Disabled woman gets COVID-19 after NDIA refuses sister’s care
A disabled woman has caught COVID-19 from a support worker after the National Disability Insurance Agency refused to allow her sister to provide care instead during the pandemic.
Sheree Driver told the disability royal commission on Wednesday that her sister's mental state had rapidly declined after being without care for almost a month as a result of the decision.
Sheree Driver says her disabled sister contracted COVID-19 from a support worker.Credit:Eddie Jim
Ms Driver, who is also a professional support worker, said she first applied to provide temporary care for her sister, who suffers from a psycho-social condition and can't be identified, on July 20, due to fears she was vulnerable to catching the virus.
They requested the support worker be tested and she received a negative test result on July 22. Ms Driver's application was denied on July 27.
But days later their worst fears came true and the support worker tested positive to COVID-19, followed by Ms Driver's sister.
Ms Driver said her sister, who lived alone in Melbourne's inner north and was aged in her 40s, never would have caught the virus if the NDIA had approved her application.
"I feel frustrated. This could have all been avoided," Ms Driver said after giving evidence to the royal commission.
Ms Driver broke down during the hearing, describing their close relationship.
"I felt totally powerless. Her needs are so high," she later said. "I couldn't in any way comfort her or be there for her."
Ms Driver, who addressed the Sydney-based royal commission from her Melbourne home, said a second application to care for her sister was rejected in early August. The NDIA said the decision couldn't be reviewed.

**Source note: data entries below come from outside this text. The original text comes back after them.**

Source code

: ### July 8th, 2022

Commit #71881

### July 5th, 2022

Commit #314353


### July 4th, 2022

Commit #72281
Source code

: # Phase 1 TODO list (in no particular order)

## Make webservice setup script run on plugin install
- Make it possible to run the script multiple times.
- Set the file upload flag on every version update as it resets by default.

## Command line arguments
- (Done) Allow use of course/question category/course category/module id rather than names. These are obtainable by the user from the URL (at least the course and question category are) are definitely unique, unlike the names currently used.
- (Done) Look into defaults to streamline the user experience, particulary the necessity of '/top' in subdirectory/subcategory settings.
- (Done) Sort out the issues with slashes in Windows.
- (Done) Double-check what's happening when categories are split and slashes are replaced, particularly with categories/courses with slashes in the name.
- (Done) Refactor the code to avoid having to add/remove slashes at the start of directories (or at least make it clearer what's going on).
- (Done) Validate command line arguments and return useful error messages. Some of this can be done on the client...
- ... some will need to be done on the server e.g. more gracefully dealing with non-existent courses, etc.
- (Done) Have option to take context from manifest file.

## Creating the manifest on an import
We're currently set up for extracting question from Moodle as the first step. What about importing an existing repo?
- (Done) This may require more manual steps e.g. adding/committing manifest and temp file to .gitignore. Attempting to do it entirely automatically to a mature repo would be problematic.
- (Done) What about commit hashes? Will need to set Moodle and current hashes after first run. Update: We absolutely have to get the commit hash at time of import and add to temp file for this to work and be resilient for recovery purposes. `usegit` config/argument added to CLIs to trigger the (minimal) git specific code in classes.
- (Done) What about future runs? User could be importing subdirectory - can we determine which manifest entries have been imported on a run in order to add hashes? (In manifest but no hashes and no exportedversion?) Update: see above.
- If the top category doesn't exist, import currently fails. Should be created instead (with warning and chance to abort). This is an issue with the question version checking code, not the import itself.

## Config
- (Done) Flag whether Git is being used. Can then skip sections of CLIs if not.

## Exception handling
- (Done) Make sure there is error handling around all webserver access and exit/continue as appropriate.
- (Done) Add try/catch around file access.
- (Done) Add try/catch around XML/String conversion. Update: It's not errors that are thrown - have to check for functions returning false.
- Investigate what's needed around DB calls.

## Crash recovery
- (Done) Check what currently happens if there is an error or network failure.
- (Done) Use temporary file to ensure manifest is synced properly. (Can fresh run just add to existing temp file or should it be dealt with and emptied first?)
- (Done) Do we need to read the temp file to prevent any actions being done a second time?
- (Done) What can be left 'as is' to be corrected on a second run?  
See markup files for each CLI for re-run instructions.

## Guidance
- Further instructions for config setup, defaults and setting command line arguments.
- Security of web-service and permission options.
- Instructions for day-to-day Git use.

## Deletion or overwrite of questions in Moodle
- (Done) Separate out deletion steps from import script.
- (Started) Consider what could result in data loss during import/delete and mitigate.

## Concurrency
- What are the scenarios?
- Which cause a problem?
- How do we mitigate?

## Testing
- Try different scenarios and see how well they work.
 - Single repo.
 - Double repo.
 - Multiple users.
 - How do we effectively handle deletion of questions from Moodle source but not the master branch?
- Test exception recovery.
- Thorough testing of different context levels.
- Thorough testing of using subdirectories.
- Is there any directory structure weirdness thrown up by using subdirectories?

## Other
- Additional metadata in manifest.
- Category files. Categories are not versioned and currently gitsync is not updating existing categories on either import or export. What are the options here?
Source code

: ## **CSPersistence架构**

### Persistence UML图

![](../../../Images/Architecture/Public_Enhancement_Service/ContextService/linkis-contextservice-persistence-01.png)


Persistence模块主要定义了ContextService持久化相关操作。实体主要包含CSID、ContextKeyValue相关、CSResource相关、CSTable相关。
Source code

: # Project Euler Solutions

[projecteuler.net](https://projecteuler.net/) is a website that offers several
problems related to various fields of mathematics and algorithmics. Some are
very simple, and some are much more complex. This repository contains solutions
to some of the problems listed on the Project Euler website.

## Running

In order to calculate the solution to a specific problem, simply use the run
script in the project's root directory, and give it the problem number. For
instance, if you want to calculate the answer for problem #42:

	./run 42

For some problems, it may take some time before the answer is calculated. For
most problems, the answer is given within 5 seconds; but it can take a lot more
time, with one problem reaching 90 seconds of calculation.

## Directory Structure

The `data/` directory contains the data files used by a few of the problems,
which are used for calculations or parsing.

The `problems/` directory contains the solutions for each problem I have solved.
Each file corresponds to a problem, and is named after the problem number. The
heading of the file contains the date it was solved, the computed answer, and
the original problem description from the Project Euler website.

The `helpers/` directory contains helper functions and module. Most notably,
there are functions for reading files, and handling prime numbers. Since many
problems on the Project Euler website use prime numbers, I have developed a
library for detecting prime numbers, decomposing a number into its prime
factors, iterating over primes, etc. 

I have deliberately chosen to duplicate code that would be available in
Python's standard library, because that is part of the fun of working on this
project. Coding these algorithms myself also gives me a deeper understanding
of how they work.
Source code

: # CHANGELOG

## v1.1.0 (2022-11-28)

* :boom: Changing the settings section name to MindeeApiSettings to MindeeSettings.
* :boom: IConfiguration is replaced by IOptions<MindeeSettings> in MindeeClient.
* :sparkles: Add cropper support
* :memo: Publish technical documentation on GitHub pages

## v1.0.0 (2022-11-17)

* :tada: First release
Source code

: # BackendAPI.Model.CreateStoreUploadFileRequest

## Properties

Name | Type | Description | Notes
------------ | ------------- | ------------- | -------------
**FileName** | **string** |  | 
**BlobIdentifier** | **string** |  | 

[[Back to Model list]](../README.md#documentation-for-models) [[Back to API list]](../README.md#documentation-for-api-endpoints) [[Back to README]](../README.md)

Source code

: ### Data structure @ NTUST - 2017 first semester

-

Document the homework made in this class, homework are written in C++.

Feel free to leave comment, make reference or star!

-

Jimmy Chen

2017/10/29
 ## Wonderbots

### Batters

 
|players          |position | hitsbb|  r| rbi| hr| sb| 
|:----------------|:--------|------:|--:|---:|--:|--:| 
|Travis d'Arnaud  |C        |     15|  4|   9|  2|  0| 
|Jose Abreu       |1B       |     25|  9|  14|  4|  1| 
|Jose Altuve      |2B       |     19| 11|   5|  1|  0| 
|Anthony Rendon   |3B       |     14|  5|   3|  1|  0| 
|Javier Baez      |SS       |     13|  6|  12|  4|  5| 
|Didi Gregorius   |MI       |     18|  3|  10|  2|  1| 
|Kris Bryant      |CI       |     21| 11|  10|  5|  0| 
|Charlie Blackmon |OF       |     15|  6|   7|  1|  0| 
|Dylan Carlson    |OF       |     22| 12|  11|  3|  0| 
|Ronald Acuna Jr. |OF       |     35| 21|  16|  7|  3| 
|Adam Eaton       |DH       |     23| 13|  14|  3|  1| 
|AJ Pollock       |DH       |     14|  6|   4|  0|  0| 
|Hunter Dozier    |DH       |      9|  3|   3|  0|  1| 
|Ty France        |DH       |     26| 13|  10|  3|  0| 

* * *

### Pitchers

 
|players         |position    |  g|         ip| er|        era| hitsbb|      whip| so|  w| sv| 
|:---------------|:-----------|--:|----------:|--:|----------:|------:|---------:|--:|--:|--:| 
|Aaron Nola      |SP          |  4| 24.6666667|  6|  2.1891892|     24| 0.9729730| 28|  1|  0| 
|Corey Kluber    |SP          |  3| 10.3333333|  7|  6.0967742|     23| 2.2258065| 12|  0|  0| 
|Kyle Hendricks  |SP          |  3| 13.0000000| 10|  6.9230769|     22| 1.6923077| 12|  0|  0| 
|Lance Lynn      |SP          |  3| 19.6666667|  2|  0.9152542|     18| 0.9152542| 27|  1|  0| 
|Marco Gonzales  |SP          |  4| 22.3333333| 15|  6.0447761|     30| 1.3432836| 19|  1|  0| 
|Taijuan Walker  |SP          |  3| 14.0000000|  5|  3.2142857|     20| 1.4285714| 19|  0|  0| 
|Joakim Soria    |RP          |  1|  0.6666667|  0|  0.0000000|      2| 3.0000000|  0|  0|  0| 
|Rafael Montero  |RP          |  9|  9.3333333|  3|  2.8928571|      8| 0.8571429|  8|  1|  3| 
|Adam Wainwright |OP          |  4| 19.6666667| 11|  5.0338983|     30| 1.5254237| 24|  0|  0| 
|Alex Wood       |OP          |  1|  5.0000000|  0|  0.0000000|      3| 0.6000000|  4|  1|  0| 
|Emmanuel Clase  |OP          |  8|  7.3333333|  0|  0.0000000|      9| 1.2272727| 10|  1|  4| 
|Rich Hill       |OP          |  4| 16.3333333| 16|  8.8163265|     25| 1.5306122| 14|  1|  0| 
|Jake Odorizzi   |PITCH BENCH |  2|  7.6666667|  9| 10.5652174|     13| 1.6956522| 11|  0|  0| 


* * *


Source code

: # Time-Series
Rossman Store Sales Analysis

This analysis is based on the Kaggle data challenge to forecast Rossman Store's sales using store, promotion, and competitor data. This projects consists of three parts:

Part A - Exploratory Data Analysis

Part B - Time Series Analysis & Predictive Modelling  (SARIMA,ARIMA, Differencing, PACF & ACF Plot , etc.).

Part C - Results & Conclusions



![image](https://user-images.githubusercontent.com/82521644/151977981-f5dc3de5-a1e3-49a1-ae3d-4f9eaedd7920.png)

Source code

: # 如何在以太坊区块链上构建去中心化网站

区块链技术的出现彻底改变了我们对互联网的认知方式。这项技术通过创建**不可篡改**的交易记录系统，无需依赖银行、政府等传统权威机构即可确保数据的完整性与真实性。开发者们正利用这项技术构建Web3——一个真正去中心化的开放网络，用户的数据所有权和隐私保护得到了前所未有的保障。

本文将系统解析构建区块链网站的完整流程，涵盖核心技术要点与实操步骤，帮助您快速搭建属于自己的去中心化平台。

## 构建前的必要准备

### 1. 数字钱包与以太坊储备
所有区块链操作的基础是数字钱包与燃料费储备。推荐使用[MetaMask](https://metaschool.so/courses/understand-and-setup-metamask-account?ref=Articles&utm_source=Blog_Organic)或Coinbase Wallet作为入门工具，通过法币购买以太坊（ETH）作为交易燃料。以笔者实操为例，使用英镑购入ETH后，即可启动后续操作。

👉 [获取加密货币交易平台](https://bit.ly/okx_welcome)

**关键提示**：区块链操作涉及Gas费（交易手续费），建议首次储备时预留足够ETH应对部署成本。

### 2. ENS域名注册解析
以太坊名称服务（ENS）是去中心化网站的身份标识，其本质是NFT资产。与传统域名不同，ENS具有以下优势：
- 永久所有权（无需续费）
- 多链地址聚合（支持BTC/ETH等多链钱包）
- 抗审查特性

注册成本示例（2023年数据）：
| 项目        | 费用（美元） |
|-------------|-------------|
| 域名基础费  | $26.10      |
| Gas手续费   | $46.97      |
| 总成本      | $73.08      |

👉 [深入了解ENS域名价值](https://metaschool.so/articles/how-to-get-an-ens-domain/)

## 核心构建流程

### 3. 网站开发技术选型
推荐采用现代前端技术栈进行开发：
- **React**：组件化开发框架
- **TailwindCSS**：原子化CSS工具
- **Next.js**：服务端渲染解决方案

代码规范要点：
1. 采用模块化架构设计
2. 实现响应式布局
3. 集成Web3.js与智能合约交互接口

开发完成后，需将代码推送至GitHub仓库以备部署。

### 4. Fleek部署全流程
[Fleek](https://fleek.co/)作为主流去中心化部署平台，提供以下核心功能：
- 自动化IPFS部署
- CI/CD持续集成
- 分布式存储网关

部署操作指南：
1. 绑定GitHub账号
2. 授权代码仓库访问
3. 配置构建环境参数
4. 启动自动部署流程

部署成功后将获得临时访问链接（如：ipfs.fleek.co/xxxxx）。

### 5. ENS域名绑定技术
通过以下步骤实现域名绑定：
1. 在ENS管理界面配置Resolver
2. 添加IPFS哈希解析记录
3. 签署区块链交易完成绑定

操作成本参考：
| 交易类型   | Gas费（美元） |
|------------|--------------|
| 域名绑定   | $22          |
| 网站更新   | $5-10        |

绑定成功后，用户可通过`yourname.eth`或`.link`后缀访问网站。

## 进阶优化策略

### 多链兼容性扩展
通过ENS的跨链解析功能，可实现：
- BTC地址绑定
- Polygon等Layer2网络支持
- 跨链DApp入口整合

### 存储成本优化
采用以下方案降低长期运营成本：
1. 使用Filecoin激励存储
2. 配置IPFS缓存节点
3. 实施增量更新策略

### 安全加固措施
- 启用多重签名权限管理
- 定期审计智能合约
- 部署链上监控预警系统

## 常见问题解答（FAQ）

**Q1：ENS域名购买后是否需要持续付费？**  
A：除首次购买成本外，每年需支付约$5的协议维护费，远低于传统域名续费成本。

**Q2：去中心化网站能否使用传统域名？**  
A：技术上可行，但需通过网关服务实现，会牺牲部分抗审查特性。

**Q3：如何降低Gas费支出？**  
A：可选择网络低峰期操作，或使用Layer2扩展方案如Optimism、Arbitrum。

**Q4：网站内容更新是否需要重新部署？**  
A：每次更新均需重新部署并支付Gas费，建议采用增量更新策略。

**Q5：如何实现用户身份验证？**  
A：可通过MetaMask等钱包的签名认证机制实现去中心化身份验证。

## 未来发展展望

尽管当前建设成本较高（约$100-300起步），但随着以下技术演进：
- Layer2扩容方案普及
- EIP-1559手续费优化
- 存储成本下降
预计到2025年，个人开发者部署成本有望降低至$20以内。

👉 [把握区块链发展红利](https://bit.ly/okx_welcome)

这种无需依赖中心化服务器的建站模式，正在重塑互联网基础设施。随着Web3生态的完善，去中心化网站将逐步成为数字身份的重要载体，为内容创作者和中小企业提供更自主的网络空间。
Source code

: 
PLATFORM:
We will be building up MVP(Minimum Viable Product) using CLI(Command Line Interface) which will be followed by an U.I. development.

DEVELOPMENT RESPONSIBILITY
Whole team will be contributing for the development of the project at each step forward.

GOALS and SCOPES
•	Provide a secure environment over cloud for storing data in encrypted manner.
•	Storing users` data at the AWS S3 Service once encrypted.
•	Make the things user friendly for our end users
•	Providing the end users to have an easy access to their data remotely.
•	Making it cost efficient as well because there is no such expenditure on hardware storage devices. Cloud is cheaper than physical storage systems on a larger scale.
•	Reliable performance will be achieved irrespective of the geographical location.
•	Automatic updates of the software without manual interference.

"I feel mortified," she said. "The first time I was in shock that they said no, the second time I couldn't even deal with it."
An NDIA spokesman said the agency had a range of measures in place to ensure the wellbeing of participants during the pandemic.
“While we recognise the challenges of the coronavirus, funding of family members to provide paid supports is not agreed except under very exceptional circumstances – usually only where all other suitable support options have been exhausted,” he said.
Ms Driver said she understood the reasons why the NDIA didn't allow family members to provide support work, however, she said flexibility should be shown in a crisis.
Her sister has been without formal care since July 24 while her support worker, with whom she had a close bond, has been in intensive care.
Premier Daniel Andrews during Wednesday’s press conference.Credit:Simon Schluter
Premier Daniel Andrews said there were 79 active COVID-19 cases in disability facilities on Wednesday.
Nineteen of those are in transfer facilities moving to the NDIS and 60 are in the NDIS.
Sixty of the cases are staff and 19 are residents.
The Victorian government has urged the Commonwealth to be a part of its Disability Rapid Response Group – a model similar to the joint aged-care taskforce – to address issues around infection control.
He said there was no update to that on Wednesday.
"That'll be one of the things I talk to the PM about today," he said.
Seventeen cases have been connected to Aruma Disability Services. Five staff and two clients from Aruma still have COVID-19.
The cases are all in Melbourne, except for one staff member in Ballarat who began self-isolating after a family member tested positive.